You’ve said that making a record that you love needs to be all-consuming. Why?
“That comes from just being aware there’s so much talent in the world. Anything less than giving your all, without sounding like a Year Three sports coach, is not really worth it for me, at this point. It’s almost arrogant not to be completely consumed and give everything I have to the record. That’s what the greats have done; 75 per cent of your effort is not going to be great.”
Who are the artists now who are making you want to keep your own bar of quality up?
“There’s so much good new music. I love Black Country, New Road. Saya Gray’s album is so good. People like Father John Misty are always so good. MJ Lenderman. That Ethel Cain record is so good. Lyrically, it feels like people are being weirder and stranger and funnier, which is cool. Even in pop music, it feels like people are just getting better. The pop music of today is five times as good as it was 10 years ago – and the comedy in today’s pop music is amazing.”
On Instagram recently, you celebrated the 10th anniversary of the first song you ever put out, ‘Even If It’s A Lie’. Looking back at what you wanted to do with music then, how has that evolved? What would you of 10 years ago make of what you’ve created and achieved since?
“At the beginning, I wanted to be really prolific. I do feel like I’ve made a lot of records, and I feel happy that I’ve done justice to that ambition. My North Star has changed a bit in the sense that maybe at the beginning, I went through the thing most artists go through, which is just being incredibly obsessed with validation from peers and press outlets. I felt fortunate enough that, with the first record, I achieved some of those things, and then I felt a bit lost, too. It was a bit like, ‘Oh, that four-star review didn’t make me feel complete’ or ‘That musician posting about me on their Instagram Story didn’t actually make me have a good day; it gave me 15 minutes of joy’. There was a lot for me at that age of reckoning with why I was doing it and what I was doing it for.

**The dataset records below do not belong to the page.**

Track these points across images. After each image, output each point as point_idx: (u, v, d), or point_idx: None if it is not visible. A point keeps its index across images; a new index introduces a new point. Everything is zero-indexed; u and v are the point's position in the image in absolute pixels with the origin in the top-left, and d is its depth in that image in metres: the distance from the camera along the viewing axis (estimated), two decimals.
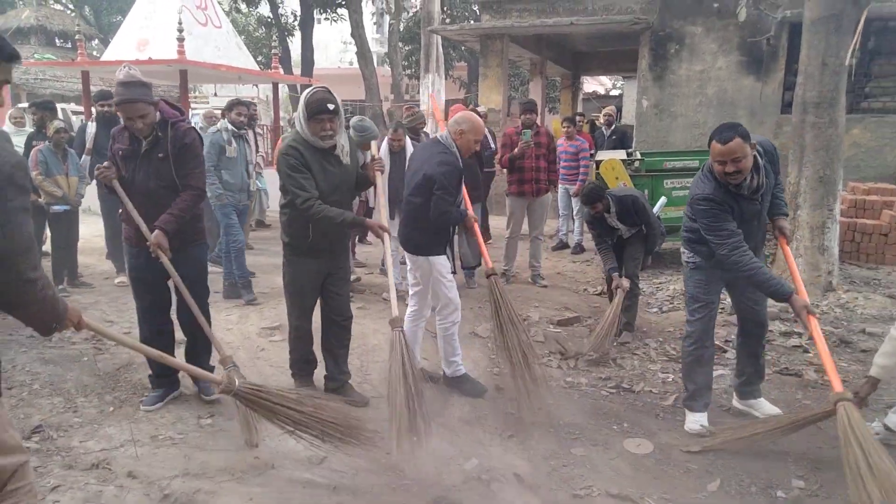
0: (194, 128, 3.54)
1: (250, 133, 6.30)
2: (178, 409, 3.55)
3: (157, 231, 3.27)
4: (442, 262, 3.81)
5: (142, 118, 3.24)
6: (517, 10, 11.14)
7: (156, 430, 3.34)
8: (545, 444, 3.30)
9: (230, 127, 5.72)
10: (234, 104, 5.93)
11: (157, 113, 3.34)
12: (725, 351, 4.58)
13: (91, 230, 7.80)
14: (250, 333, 4.87)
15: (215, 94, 18.90)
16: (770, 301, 3.49)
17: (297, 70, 20.10)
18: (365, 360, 4.40)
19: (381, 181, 3.79)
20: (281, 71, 13.92)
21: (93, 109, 7.14)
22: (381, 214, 3.77)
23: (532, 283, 6.40)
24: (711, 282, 3.39)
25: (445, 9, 17.31)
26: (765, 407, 3.59)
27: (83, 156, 6.14)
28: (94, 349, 4.40)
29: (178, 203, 3.35)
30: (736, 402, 3.70)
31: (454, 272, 3.97)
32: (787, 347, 4.68)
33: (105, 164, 3.33)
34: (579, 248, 8.05)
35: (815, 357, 4.46)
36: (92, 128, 6.27)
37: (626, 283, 4.71)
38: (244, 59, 11.78)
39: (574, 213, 8.19)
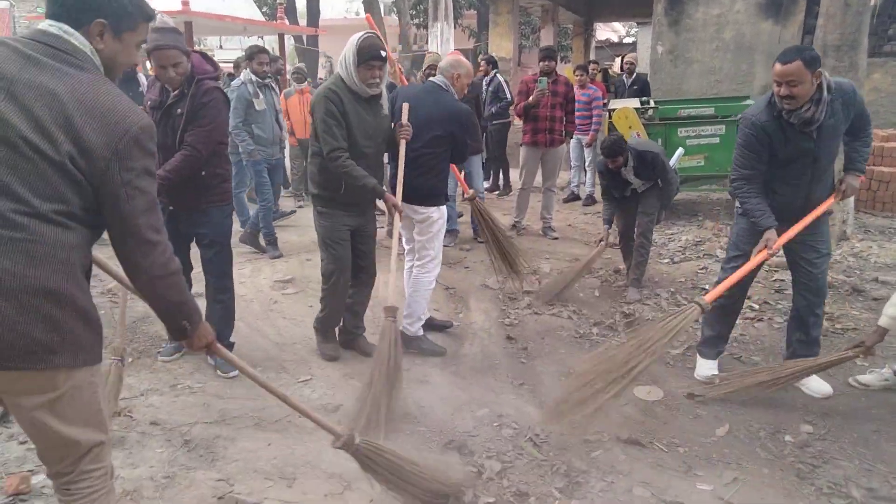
0: (219, 88, 3.33)
1: (274, 83, 5.95)
2: (195, 360, 3.62)
3: None
4: (445, 212, 3.80)
5: (174, 67, 3.07)
6: None
7: (175, 379, 3.42)
8: (556, 392, 3.35)
9: (254, 78, 5.46)
10: (256, 52, 5.60)
11: (189, 65, 3.17)
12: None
13: None
14: (263, 286, 4.93)
15: (220, 47, 18.62)
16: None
17: (302, 21, 19.71)
18: (377, 311, 4.43)
19: (403, 149, 3.49)
20: (286, 22, 13.65)
21: None
22: (398, 189, 3.48)
23: (543, 235, 6.39)
24: (755, 233, 3.19)
25: None
26: (813, 384, 3.28)
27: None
28: (111, 302, 4.47)
29: (169, 163, 3.14)
30: None
31: None
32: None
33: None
34: (591, 200, 7.98)
35: (828, 306, 4.44)
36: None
37: (611, 236, 4.80)
38: (249, 10, 11.57)
39: (586, 163, 8.09)
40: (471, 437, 2.90)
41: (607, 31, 24.64)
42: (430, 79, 3.92)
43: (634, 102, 7.25)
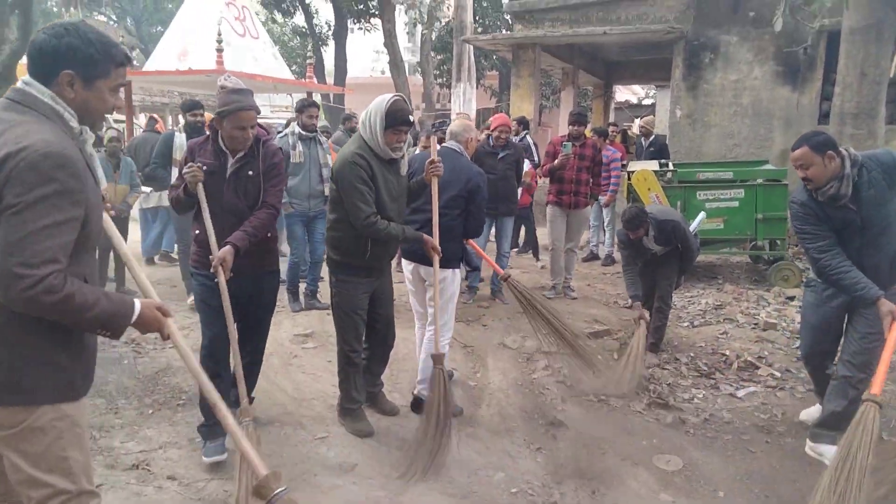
0: (280, 148, 3.42)
1: (322, 136, 5.90)
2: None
3: (227, 247, 2.91)
4: (459, 275, 3.84)
5: (252, 129, 3.04)
6: (549, 20, 11.17)
7: (193, 433, 3.43)
8: (573, 458, 3.31)
9: (297, 130, 5.54)
10: (306, 105, 5.65)
11: None
12: (758, 367, 4.52)
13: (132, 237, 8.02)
14: (283, 340, 4.97)
15: None
16: None
17: (329, 79, 20.41)
18: (394, 367, 4.45)
19: (436, 186, 3.46)
20: (315, 80, 14.16)
21: (173, 119, 7.02)
22: (435, 231, 3.44)
23: (562, 295, 6.39)
24: (819, 304, 3.29)
25: (477, 18, 17.42)
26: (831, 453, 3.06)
27: (172, 167, 5.74)
28: (134, 353, 4.54)
29: (253, 220, 3.04)
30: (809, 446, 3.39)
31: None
32: None
33: (196, 164, 2.97)
34: (610, 260, 8.00)
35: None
36: (180, 139, 5.87)
37: (647, 314, 4.57)
38: (280, 69, 12.03)
39: (605, 223, 8.15)
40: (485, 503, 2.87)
41: (626, 93, 25.10)
42: (444, 144, 4.04)
43: (653, 165, 7.34)
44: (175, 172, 5.61)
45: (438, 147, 3.69)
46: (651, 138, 8.93)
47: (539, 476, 3.14)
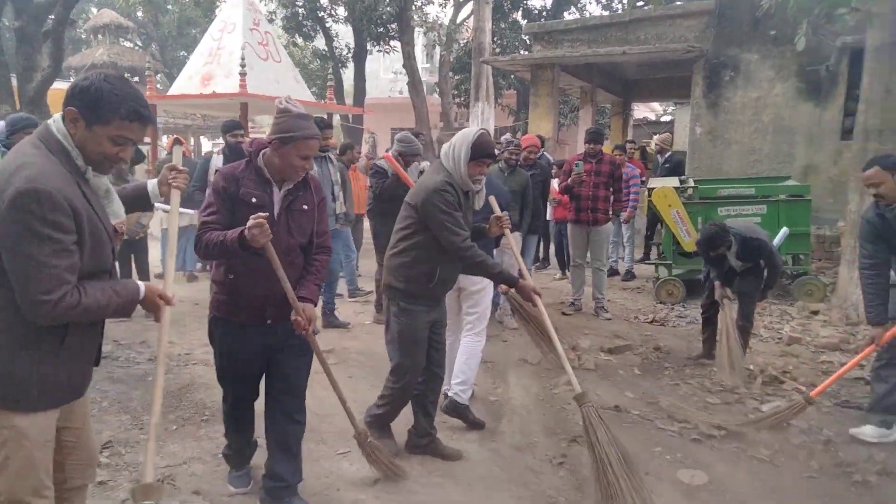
0: None
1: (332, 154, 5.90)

“I’ve definitely arrived at just making work that I myself enjoy and that I would want to listen to. Hopefully, that person 10 years ago would just be pretty gassed that I’m still doing it. Back then, I was like, ‘I still want to do this at 65’. These days, I’m taking it more year by year. I really want whatever I put out to be genuinely the greatest thing I could do. Maybe the next 10 years will have a few less records than six, but it will hopefully all be good.”